►

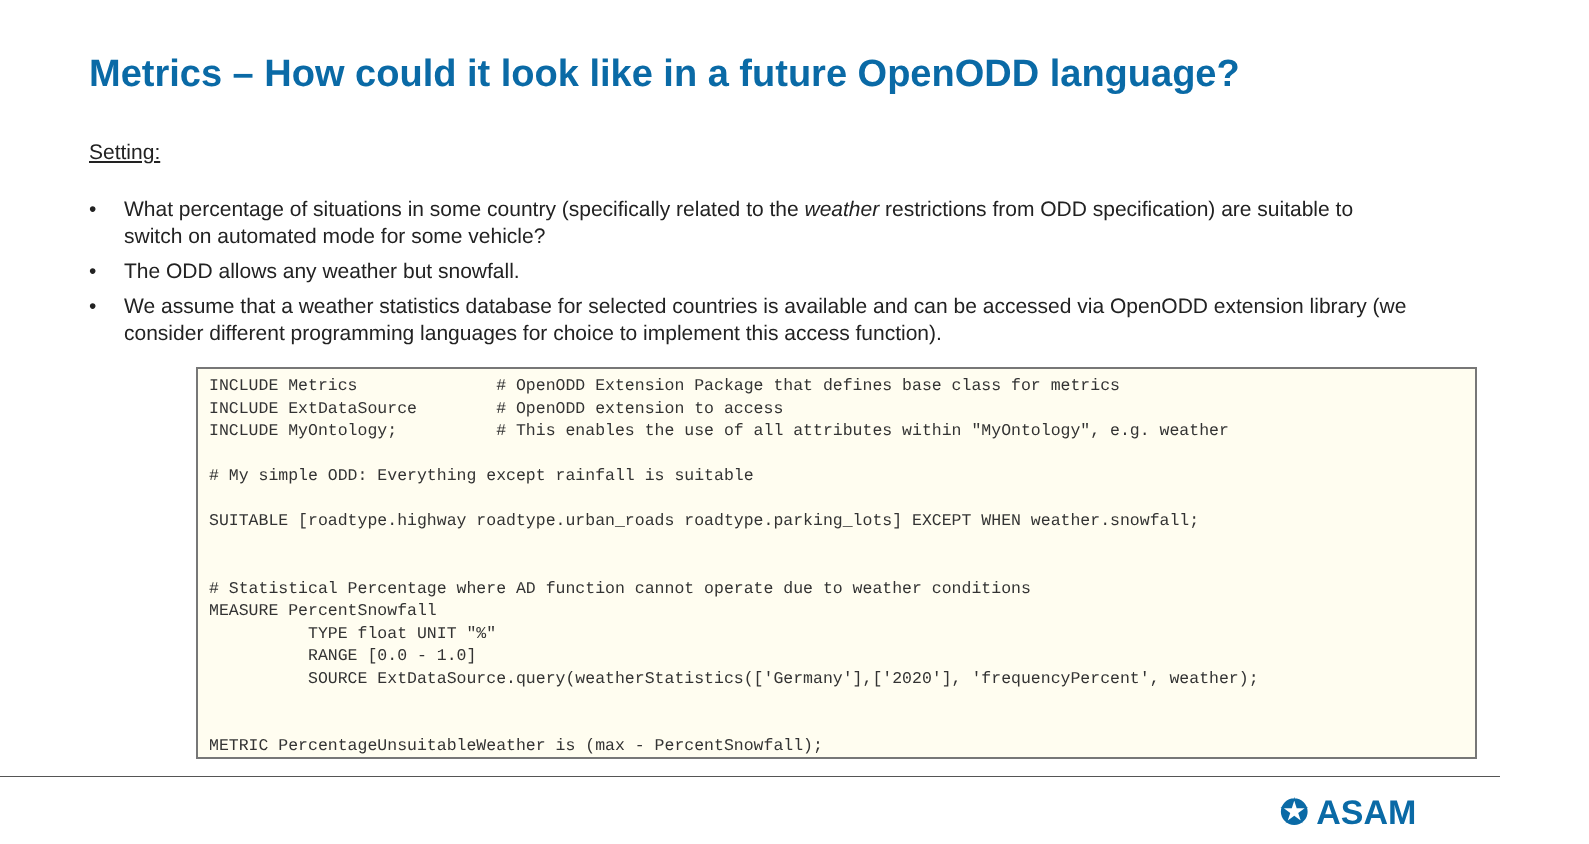Metrics – How could it look like in a future OpenODD language?
Setting:
• What percentage of situations in some country (specifically related to the weather restrictions from ODD specification) are suitable to switch on automated mode for some vehicle?
• The ODD allows any weather but snowfall.
• We assume that a weather statistics database for selected countries is available and can be accessed via OpenODD extension library (we consider different programming languages for choice to implement this access function).
INCLUDE Metrics              # OpenODD Extension Package that defines base class for metrics
INCLUDE ExtDataSource        # OpenODD extension to access
INCLUDE MyOntology;          # This enables the use of all attributes within "MyOntology", e.g. weather

# My simple ODD: Everything except rainfall is suitable

SUITABLE [roadtype.highway roadtype.urban_roads roadtype.parking_lots] EXCEPT WHEN weather.snowfall;


# Statistical Percentage where AD function cannot operate due to weather conditions
MEASURE PercentSnowfall
          TYPE float UNIT "%"
          RANGE [0.0 - 1.0]
          SOURCE ExtDataSource.query(weatherStatistics(['Germany'],['2020'], 'frequencyPercent', weather);


METRIC PercentageUnsuitableWeather is (max - PercentSnowfall);
✪ ASAM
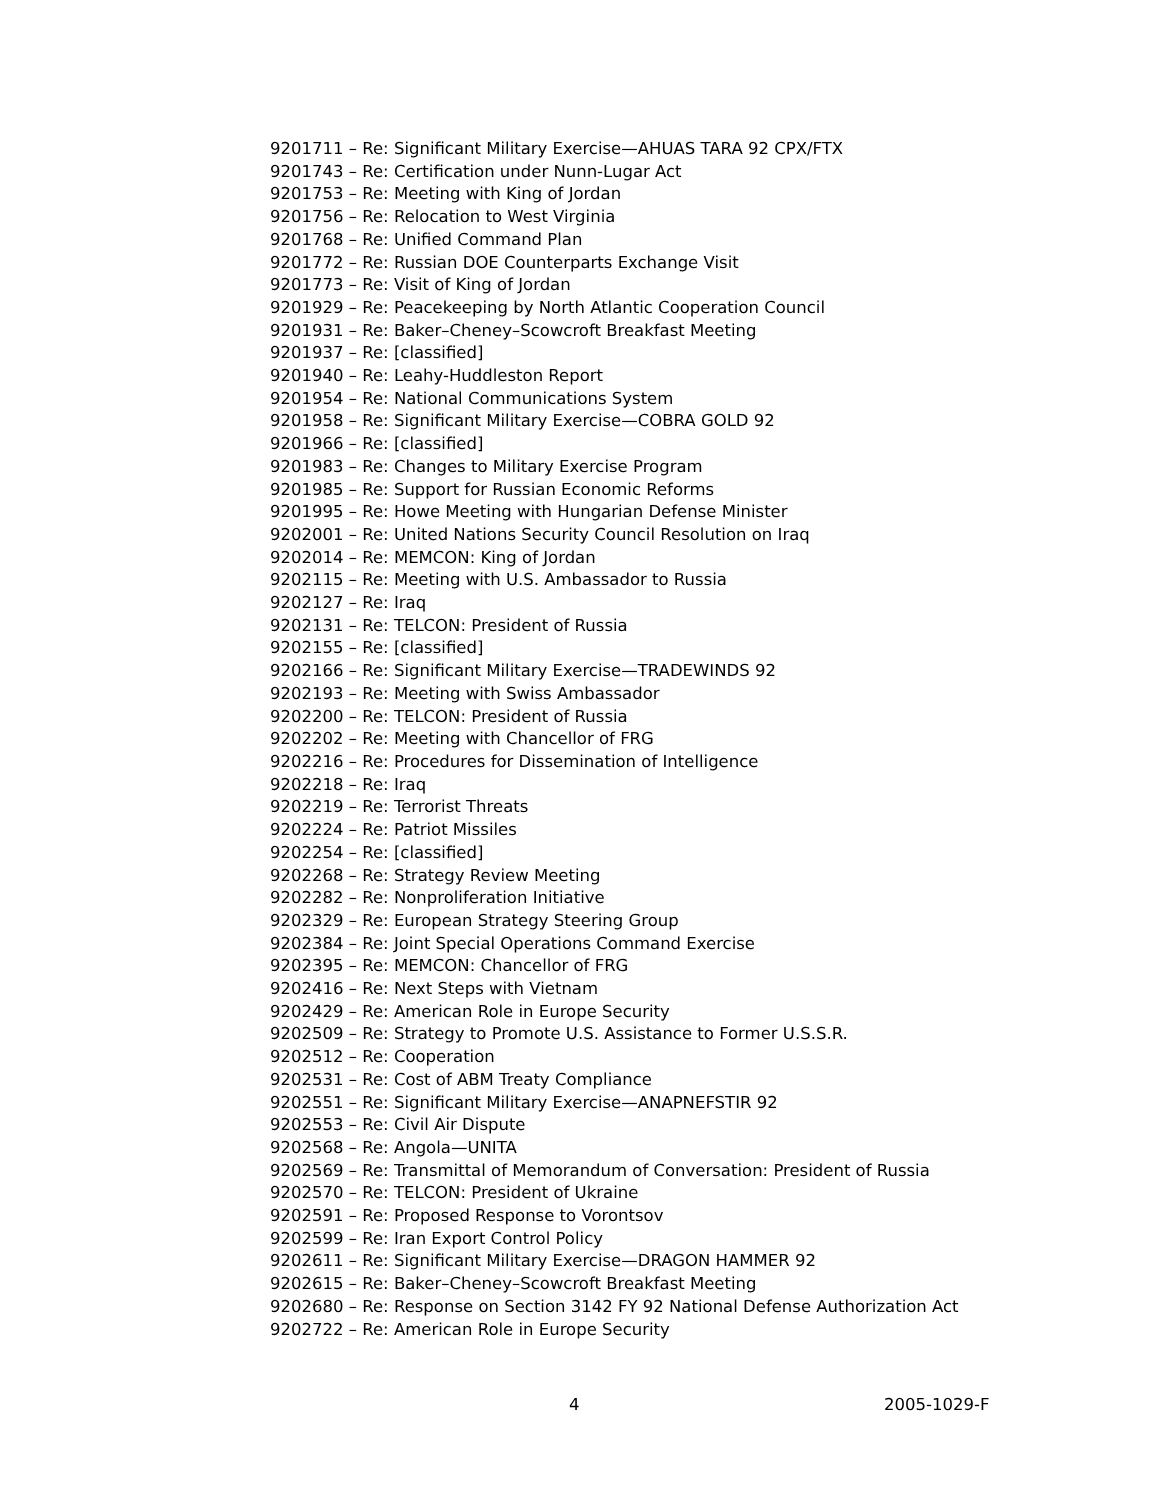9201711 – Re: Significant Military Exercise—AHUAS TARA 92 CPX/FTX
9201743 – Re: Certification under Nunn-Lugar Act
9201753 – Re: Meeting with King of Jordan
9201756 – Re: Relocation to West Virginia
9201768 – Re: Unified Command Plan
9201772 – Re: Russian DOE Counterparts Exchange Visit
9201773 – Re: Visit of King of Jordan
9201929 – Re: Peacekeeping by North Atlantic Cooperation Council
9201931 – Re: Baker–Cheney–Scowcroft Breakfast Meeting
9201937 – Re: [classified]
9201940 – Re: Leahy-Huddleston Report
9201954 – Re: National Communications System
9201958 – Re: Significant Military Exercise—COBRA GOLD 92
9201966 – Re: [classified]
9201983 – Re: Changes to Military Exercise Program
9201985 – Re: Support for Russian Economic Reforms
9201995 – Re: Howe Meeting with Hungarian Defense Minister
9202001 – Re: United Nations Security Council Resolution on Iraq
9202014 – Re: MEMCON: King of Jordan
9202115 – Re: Meeting with U.S. Ambassador to Russia
9202127 – Re: Iraq
9202131 – Re: TELCON: President of Russia
9202155 – Re: [classified]
9202166 – Re: Significant Military Exercise—TRADEWINDS 92
9202193 – Re: Meeting with Swiss Ambassador
9202200 – Re: TELCON: President of Russia
9202202 – Re: Meeting with Chancellor of FRG
9202216 – Re: Procedures for Dissemination of Intelligence
9202218 – Re: Iraq
9202219 – Re: Terrorist Threats
9202224 – Re: Patriot Missiles
9202254 – Re: [classified]
9202268 – Re: Strategy Review Meeting
9202282 – Re: Nonproliferation Initiative
9202329 – Re: European Strategy Steering Group
9202384 – Re: Joint Special Operations Command Exercise
9202395 – Re: MEMCON: Chancellor of FRG
9202416 – Re: Next Steps with Vietnam
9202429 – Re: American Role in Europe Security
9202509 – Re: Strategy to Promote U.S. Assistance to Former U.S.S.R.
9202512 – Re: Cooperation
9202531 – Re: Cost of ABM Treaty Compliance
9202551 – Re: Significant Military Exercise—ANAPNEFSTIR 92
9202553 – Re: Civil Air Dispute
9202568 – Re: Angola—UNITA
9202569 – Re: Transmittal of Memorandum of Conversation: President of Russia
9202570 – Re: TELCON: President of Ukraine
9202591 – Re: Proposed Response to Vorontsov
9202599 – Re: Iran Export Control Policy
9202611 – Re: Significant Military Exercise—DRAGON HAMMER 92
9202615 – Re: Baker–Cheney–Scowcroft Breakfast Meeting
9202680 – Re: Response on Section 3142 FY 92 National Defense Authorization Act
9202722 – Re: American Role in Europe Security
4 2005-1029-F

◄

* _WHAT NEEDS TO BE DONE_: Everything from the line holding "9202200 – Re: TELCON: President of Russia" through the last line of the entries should be retyped exactly, with no other lines.

* _EXERCISE RESPONSE_:
9202200 – Re: TELCON: President of Russia
9202202 – Re: Meeting with Chancellor of FRG
9202216 – Re: Procedures for Dissemination of Intelligence
9202218 – Re: Iraq
9202219 – Re: Terrorist Threats
9202224 – Re: Patriot Missiles
9202254 – Re: [classified]
9202268 – Re: Strategy Review Meeting
9202282 – Re: Nonproliferation Initiative
9202329 – Re: European Strategy Steering Group
9202384 – Re: Joint Special Operations Command Exercise
9202395 – Re: MEMCON: Chancellor of FRG
9202416 – Re: Next Steps with Vietnam
9202429 – Re: American Role in Europe Security
9202509 – Re: Strategy to Promote U.S. Assistance to Former U.S.S.R.
9202512 – Re: Cooperation
9202531 – Re: Cost of ABM Treaty Compliance
9202551 – Re: Significant Military Exercise—ANAPNEFSTIR 92
9202553 – Re: Civil Air Dispute
9202568 – Re: Angola—UNITA
9202569 – Re: Transmittal of Memorandum of Conversation: President of Russia
9202570 – Re: TELCON: President of Ukraine
9202591 – Re: Proposed Response to Vorontsov
9202599 – Re: Iran Export Control Policy
9202611 – Re: Significant Military Exercise—DRAGON HAMMER 92
9202615 – Re: Baker–Cheney–Scowcroft Breakfast Meeting
9202680 – Re: Response on Section 3142 FY 92 National Defense Authorization Act
9202722 – Re: American Role in Europe Security
4 2005-1029-F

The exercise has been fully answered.